*WORK TASK:*
From the first line to the last, write out the material exactly.

─── EXERCISE MATERIALS

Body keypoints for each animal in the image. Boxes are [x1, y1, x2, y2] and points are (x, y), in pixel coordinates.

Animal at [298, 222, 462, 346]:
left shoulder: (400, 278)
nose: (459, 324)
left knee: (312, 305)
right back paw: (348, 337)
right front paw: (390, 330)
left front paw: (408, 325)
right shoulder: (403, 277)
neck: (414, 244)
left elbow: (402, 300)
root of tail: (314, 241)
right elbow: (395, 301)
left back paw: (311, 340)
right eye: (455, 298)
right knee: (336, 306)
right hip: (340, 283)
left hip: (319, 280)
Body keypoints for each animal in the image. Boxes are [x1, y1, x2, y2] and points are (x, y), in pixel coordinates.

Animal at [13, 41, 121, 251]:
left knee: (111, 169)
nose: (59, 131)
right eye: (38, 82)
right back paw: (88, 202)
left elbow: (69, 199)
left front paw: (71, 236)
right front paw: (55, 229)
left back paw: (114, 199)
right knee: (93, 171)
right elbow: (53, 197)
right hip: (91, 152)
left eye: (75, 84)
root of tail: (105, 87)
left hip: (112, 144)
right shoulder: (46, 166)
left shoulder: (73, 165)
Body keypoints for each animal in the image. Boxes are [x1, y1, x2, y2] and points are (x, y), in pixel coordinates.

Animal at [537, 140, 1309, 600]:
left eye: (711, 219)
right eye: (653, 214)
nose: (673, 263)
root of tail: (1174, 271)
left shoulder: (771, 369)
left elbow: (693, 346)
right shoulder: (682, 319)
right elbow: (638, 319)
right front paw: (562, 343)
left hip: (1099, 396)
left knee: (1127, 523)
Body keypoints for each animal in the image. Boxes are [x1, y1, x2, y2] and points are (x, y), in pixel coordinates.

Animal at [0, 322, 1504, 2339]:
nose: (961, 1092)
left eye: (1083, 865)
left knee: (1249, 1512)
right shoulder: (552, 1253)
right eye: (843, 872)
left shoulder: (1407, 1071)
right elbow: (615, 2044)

──────

*TASK OUTPUT:*
Body keypoints for each animal in the image. Boxes are [x1, y1, x2, y2] and points are (x, y), in pixel coordinates.

Animal at [298, 222, 462, 346]:
left shoulder: (400, 278)
nose: (459, 324)
left knee: (312, 305)
right back paw: (348, 337)
right front paw: (390, 330)
left front paw: (408, 325)
right shoulder: (403, 277)
neck: (414, 244)
left elbow: (402, 300)
root of tail: (314, 241)
right elbow: (395, 301)
left back paw: (311, 340)
right eye: (455, 298)
right knee: (336, 306)
right hip: (340, 283)
left hip: (319, 280)
Body keypoints for each animal in the image. Boxes are [x1, y1, x2, y2] and points are (x, y), in pixel coordinates.

Animal at [13, 41, 121, 251]:
left knee: (111, 169)
nose: (59, 131)
right eye: (38, 82)
right back paw: (88, 202)
left elbow: (69, 199)
left front paw: (71, 236)
right front paw: (55, 229)
left back paw: (114, 199)
right knee: (93, 171)
right elbow: (53, 197)
right hip: (91, 152)
left eye: (75, 84)
root of tail: (105, 87)
left hip: (112, 144)
right shoulder: (46, 166)
left shoulder: (73, 165)
Body keypoints for each animal in the image. Boxes are [x1, y1, x2, y2] and points are (x, y), in pixel coordinates.

Animal at [537, 140, 1309, 600]:
left eye: (711, 219)
right eye: (653, 214)
nose: (673, 263)
root of tail: (1174, 271)
left shoulder: (771, 369)
left elbow: (693, 346)
right shoulder: (682, 319)
right elbow: (638, 319)
right front paw: (562, 343)
left hip: (1099, 396)
left knee: (1127, 523)
Body keypoints for each animal in the image. Boxes are [x1, y1, x2, y2] and points are (x, y), in pixel coordinates.

Animal at [0, 322, 1504, 2339]:
nose: (961, 1092)
left eye: (1083, 865)
left knee: (1249, 1512)
right shoulder: (552, 1253)
right eye: (843, 872)
left shoulder: (1407, 1071)
right elbow: (615, 2044)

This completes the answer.